* [What the exercise asks]:
Output exactly what appears from the line containing "left eye: (588, 234)" to the end of the data below, and nothing more.

* [Data shown]:

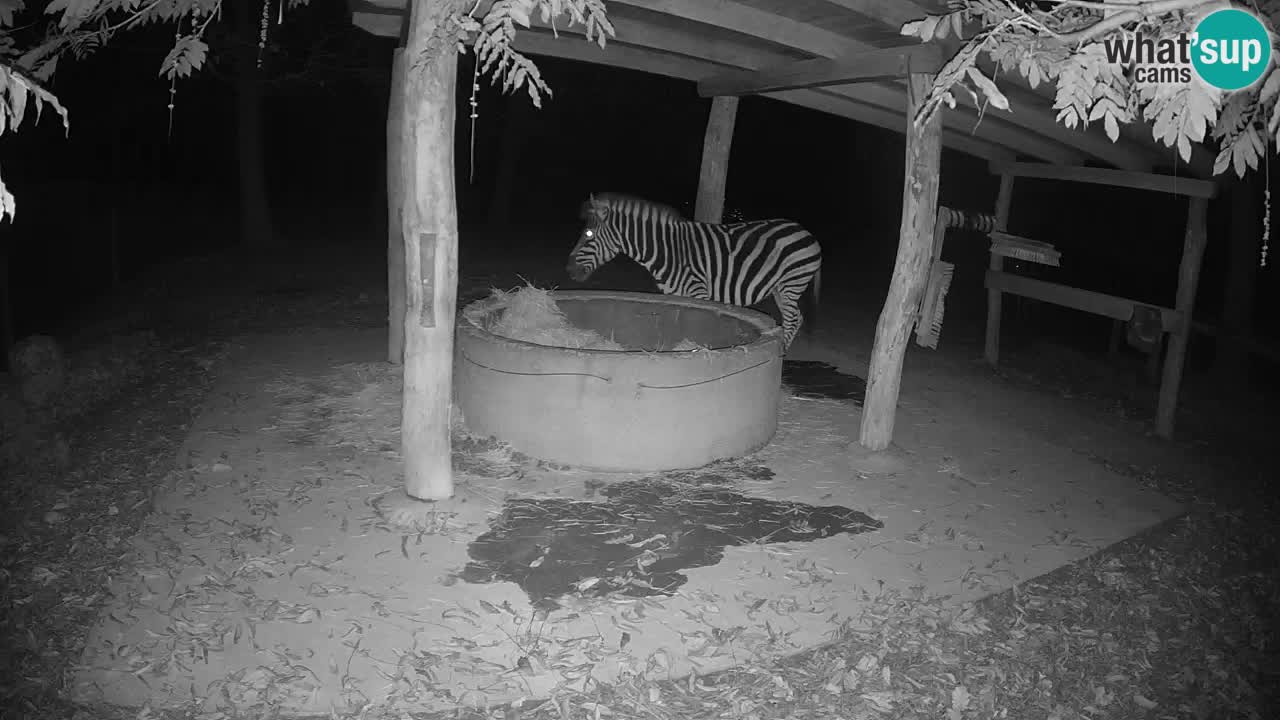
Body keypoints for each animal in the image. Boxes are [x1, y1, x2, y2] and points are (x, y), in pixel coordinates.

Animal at [566, 193, 823, 351]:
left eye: (588, 234)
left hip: (791, 284)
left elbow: (698, 326)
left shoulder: (698, 292)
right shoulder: (673, 296)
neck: (667, 251)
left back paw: (782, 353)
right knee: (797, 318)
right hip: (780, 288)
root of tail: (805, 231)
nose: (568, 270)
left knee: (792, 320)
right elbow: (674, 324)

* [Response]:
left eye: (588, 234)
left hip: (791, 284)
left elbow: (698, 326)
left shoulder: (698, 292)
right shoulder: (673, 296)
neck: (667, 251)
left back paw: (782, 353)
right knee: (797, 318)
right hip: (780, 288)
root of tail: (805, 231)
nose: (568, 270)
left knee: (792, 320)
right elbow: (674, 324)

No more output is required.